Football has been part of my life for as long as I can remember. Prep school football, especially, carries a spirit that feels deeply familiar to me and my family. Growing up on prep school campuses, I would often accompany my father to the sidelines of the weekly football game. My husband, Jimmy, was a collegiate football player and spent years coaching at the Kents Hill School. My uncles played at the Baylor School in Chattanooga, Tennessee, and my uncle, Moose Curtis, went on to coach at Hebron Academy for forty years. I remember watching Moose and Jimmy coach against each other at the Kents Hill and Hebron rivalry game for several years, always in the freezing cold, always a highlight of my fall. The long standing rivalry, the kids playing their hearts out, fans cheering with so much spirit, and the Head of School chair at stake all created an unforgettable atmosphere. At the end of the game, both sides expressed gratitude for the privilege of competing against a school and opponent they respected.

Coming to Proctor, after many years working at a school without it, Jimmy and I were genuinely excited to be at a school with football again. There is something uniquely compelling about the collaboration, strategy, and camaraderie of football. Each week brings a new opponent, a new game plan, and a different choreography on the field. It is unlike any other sport I can think of.

Proctor’s football program has a long and proud history, one that sits alongside our many other storied traditions like skiing, and experiential learning. Like many New England boarding schools, Proctor has been engaged in an evolving conversation about the sustainability of football for over a decade. Starting with the 2026 season, Proctor will transition to an 8-player football model, competing in the NEPSAC 8-player division alongside nine other prep schools.

Over the last decade, schools across our region have been navigating the same realities we face: increased pressures for athletes to specialize, supporting a vast array of athletic offerings, relatively small student bodies, and wanting to offer programs that are sustainable, safe and mission aligned. Holderness School, Pomfret School, and Hebron Academy have moved to eight-player football. Others, including Proctor’s former football opponents, Kimball Union Academy, Vermont Academy, Tilton School, Kents Hill School, Northfield Mount Hermon, Cushing Academy, and Hyde School, among others, have stepped away from the sport entirely. When I arrived, I stepped into a thoughtful evaluation already underway. The question my predecessors had been wrestling with, and the work they had begun around Proctor football, centered on this: Can we continue offering a program that is safe, competitive, mission-aligned, and sustainable for generations of students to come?

As our Leadership Team discussed the best path forward for football at Proctor, we surveyed students, spoke with parents and alumni, interviewed college coaches, and worked to deeply understand the value a sport like football brings to the community. To a person, our current players placed ultimate value on the teamwork, tradition, and sense of camaraderie that football provides them. Our commitment as a school is to ensure these qualities, life-lessons, and sense of belonging remain at the heart of our football program.

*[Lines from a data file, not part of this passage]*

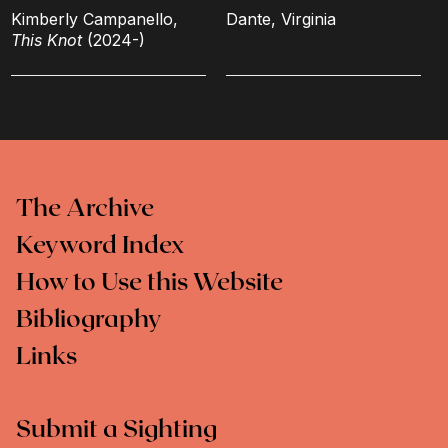
Kimberly Campanello,
Dante, Virginia
This Knot
(2024-)
The Archive
Keyword Index
How to Use this Website
Bibliography
Links
Submit a Sighting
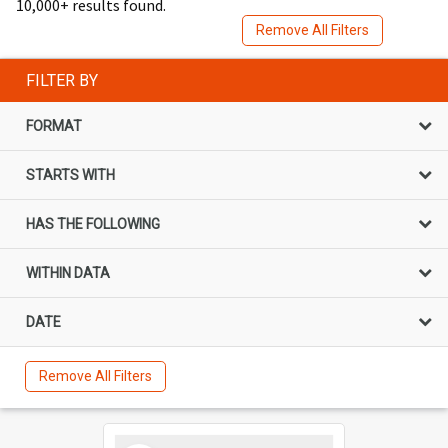
10,000+ results found.
Remove All Filters
FILTER BY
FORMAT
STARTS WITH
HAS THE FOLLOWING
WITHIN DATA
DATE
Remove All Filters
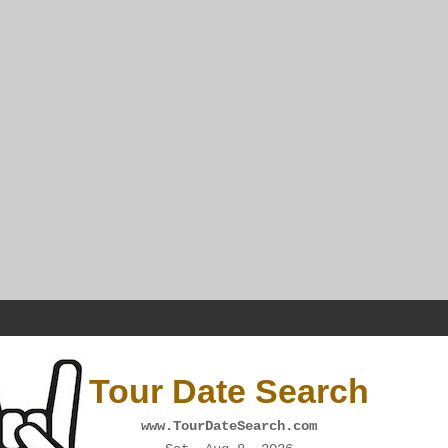
Tour Date Search
www.TourDateSearch.com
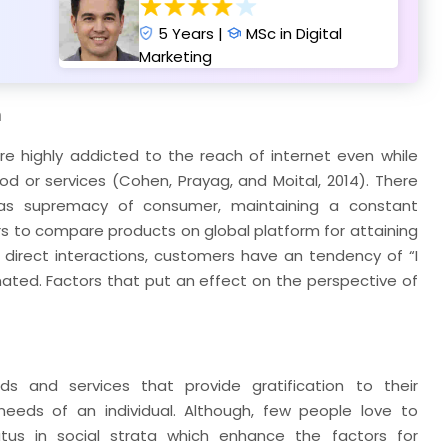
5 Years |
MSc in Digital
Marketing
n
e highly addicted to the reach of internet even while
d or services (Cohen, Prayag, and Moital, 2014). There
as supremacy of consumer, maintaining a constant
 to compare products on global platform for attaining
f direct interactions, customers have an tendency of “I
ated. Factors that put an effect on the perspective of
ds and services that provide gratification to their
needs of an individual. Although, few people love to
atus in social strata which enhance the factors for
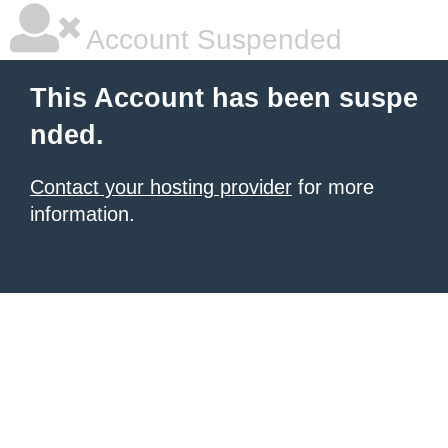
Account Suspended
This Account has been suspe
nded.
Contact your hosting provider
for more
information.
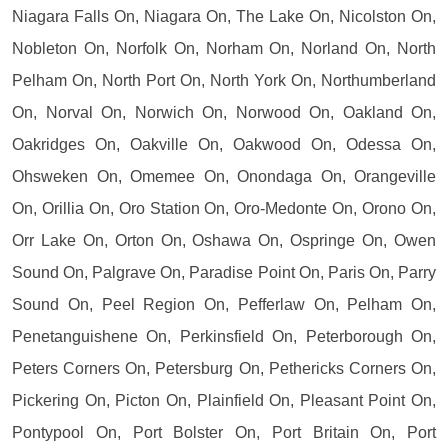
Niagara Falls On, Niagara On, The Lake On, Nicolston On,
Nobleton On, Norfolk On, Norham On, Norland On, North
Pelham On, North Port On, North York On, Northumberland
On, Norval On, Norwich On, Norwood On, Oakland On,
Oakridges On, Oakville On, Oakwood On, Odessa On,
Ohsweken On, Omemee On, Onondaga On, Orangeville
On, Orillia On, Oro Station On, Oro-Medonte On, Orono On,
Orr Lake On, Orton On, Oshawa On, Ospringe On, Owen
Sound On, Palgrave On, Paradise Point On, Paris On, Parry
Sound On, Peel Region On, Pefferlaw On, Pelham On,
Penetanguishene On, Perkinsfield On, Peterborough On,
Peters Corners On, Petersburg On, Pethericks Corners On,
Pickering On, Picton On, Plainfield On, Pleasant Point On,
Pontypool On, Port Bolster On, Port Britain On, Port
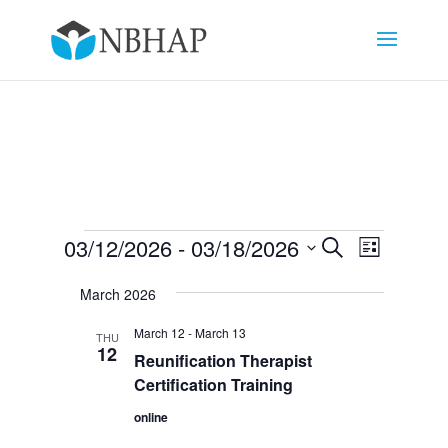
Events
Events
Event
03/12/2026
 - 
03/18/2026
Search
List
Views
Search
Select
Navigat
and
March 2026
date.
Views
March 12
-
March 13
THU
Navigation
12
Reunification Therapist
Certification Training
online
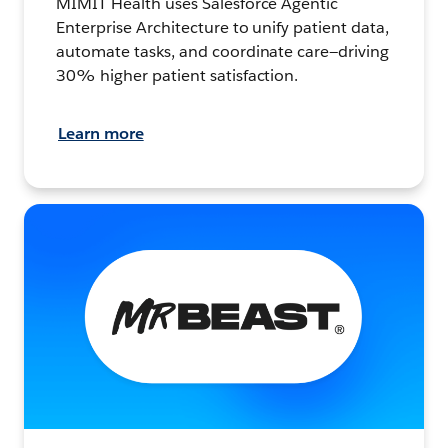
MIMIT Health uses Salesforce Agentic
Enterprise Architecture to unify patient data,
automate tasks, and coordinate care—driving
30% higher patient satisfaction.
Learn more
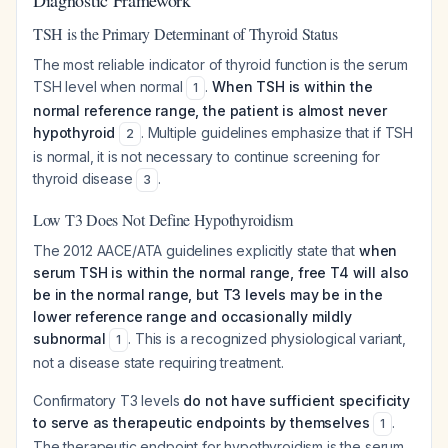
Diagnostic Framework
TSH is the Primary Determinant of Thyroid Status
The most reliable indicator of thyroid function is the serum
TSH level when normal
.
When TSH is within the
1
normal reference range, the patient is almost never
hypothyroid
. Multiple guidelines emphasize that if TSH
2
is normal, it is not necessary to continue screening for
thyroid disease
.
3
Low T3 Does Not Define Hypothyroidism
The 2012 AACE/ATA guidelines explicitly state that
when
serum TSH is within the normal range, free T4 will also
be in the normal range, but T3 levels may be in the
lower reference range and occasionally mildly
subnormal
. This is a recognized physiological variant,
1
not a disease state requiring treatment.
Confirmatory T3 levels
do not have sufficient specificity
to serve as therapeutic endpoints by themselves
.
1
The therapeutic endpoint for hypothyroidism is the serum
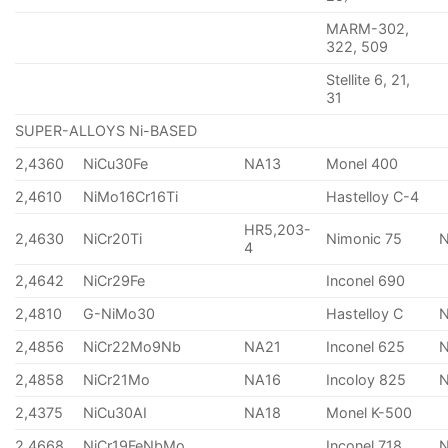
MARM-302,
322, 509
Stellite 6, 21,
31
SUPER-ALLOYS Ni-BASED
2,4360
NiCu30Fe
NA13
Monel 400
2,4610
NiMo16Cr16Ti
Hastelloy C-4
HR5,203-
2,4630
NiCr20Ti
Nimonic 75
4
2,4642
NiCr29Fe
Inconel 690
2,4810
G-NiMo30
Hastelloy C
2,4856
NiCr22Mo9Nb
NA21
Inconel 625
2,4858
NiCr21Mo
NA16
Incoloy 825
2,4375
NiCu30AI
NA18
Monel K-500
2,4668
NiCr19FeNbMo
Inconel 718
N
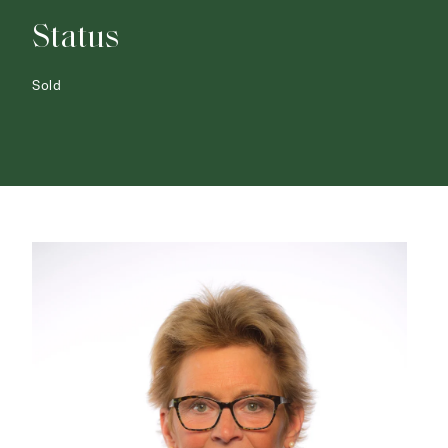
Status
Sold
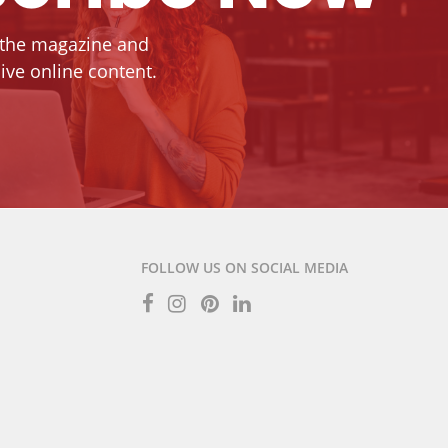
 the magazine and
ive online content.
FOLLOW US ON SOCIAL MEDIA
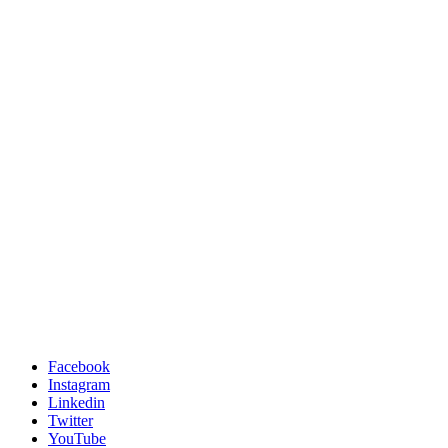
Facebook
Instagram
Linkedin
Twitter
YouTube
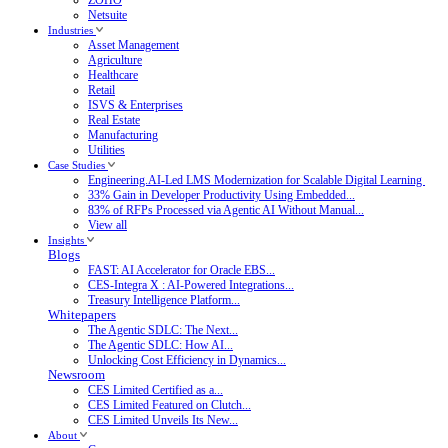
Netsuite
Industries
Asset Management
Agriculture
Healthcare
Retail
ISVS & Enterprises
Real Estate
Manufacturing
Utilities
Case Studies
Engineering.AI-Led LMS Modernization for Scalable Digital Learning
33% Gain in Developer Productivity Using Embedded...
83% of RFPs Processed via Agentic AI Without Manual...
View all
Insights
Blogs
FAST: AI Accelerator for Oracle EBS...
CES-Integra X : AI-Powered Integrations...
Treasury Intelligence Platform...
Whitepapers
The Agentic SDLC: The Next...
The Agentic SDLC: How AI...
Unlocking Cost Efficiency in Dynamics...
Newsroom
CES Limited Certified as a...
CES Limited Featured on Clutch...
CES Limited Unveils Its New...
About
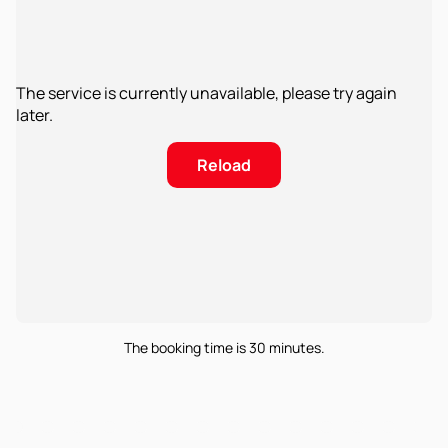
The service is currently unavailable, please try again
later.
Reload
The booking time is 30 minutes.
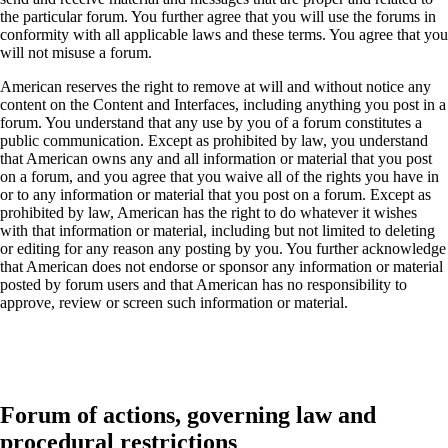
the particular forum. You further agree that you will use the forums in
conformity with all applicable laws and these terms. You agree that you
will not misuse a forum.
American reserves the right to remove at will and without notice any
content on the Content and Interfaces, including anything you post in a
forum. You understand that any use by you of a forum constitutes a
public communication. Except as prohibited by law, you understand
that American owns any and all information or material that you post
on a forum, and you agree that you waive all of the rights you have in
or to any information or material that you post on a forum. Except as
prohibited by law, American has the right to do whatever it wishes
with that information or material, including but not limited to deleting
or editing for any reason any posting by you. You further acknowledge
that American does not endorse or sponsor any information or material
posted by forum users and that American has no responsibility to
approve, review or screen such information or material.
Forum of actions, governing law and
procedural restrictions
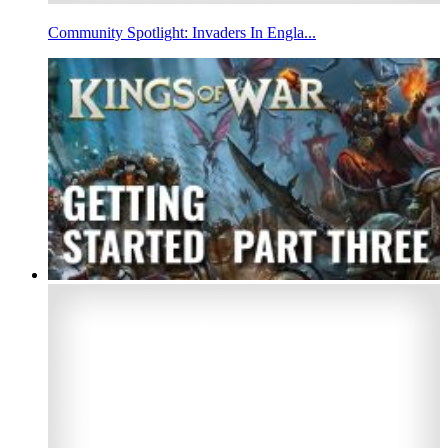
Community Spotlight: Invaders In Engla...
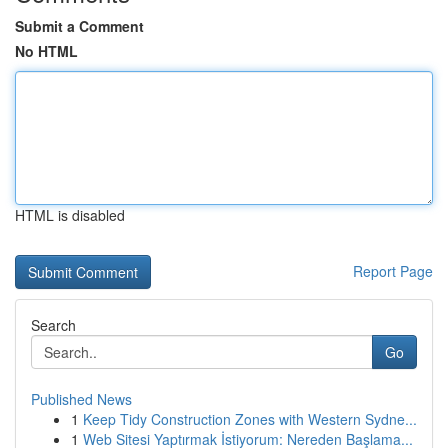
Submit a Comment
No HTML
HTML is disabled
Report Page
Search
Go
Published News
1
Keep Tidy Construction Zones with Western Sydne...
1
Web Sitesi Yaptırmak İstiyorum: Nereden Başlama...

As I stepped into my role at Proctor, I carried with me the same assumptions many people hold about eight-player football. I believed it was somehow “less than,” not quite real football. Yet, as I listened, asked questions, and learned from those who know our program and our students, and as I looked more carefully at the realities facing small school football, my understanding evolved.

Eight-player football allows Proctor to preserve what matters most: the camaraderie, the teamwork, the learning of life long lessons, and the shared joy that comes with being part of a football program. It allows us to play meaningful games, reignite rivalries including the chance to once again play Holderness School. Players continue to develop their skills, deepen their understanding of the game, and grow as competitors. College coaches have told us clearly that dedicated eight-player athletes can and do continue their football careers, with many NCAA football rosters containing eight-player football athletes on them, and even some have even reached the National Football League.

I am deeply grateful to our coaches and players for their adaptability, leadership, and openness throughout this process. I hold tremendous respect and empathy for the students for whom Proctor football may no longer meet their athletic goals. Their voices and futures have mattered in every step of this work.

As we turn the page toward this next chapter, I hope you will join me in celebrating both the history and the future of Proctor football. I cannot wait to see you on the sidelines next fall, cheering, supporting, and watching another generation of Proctor students grow through this game we love.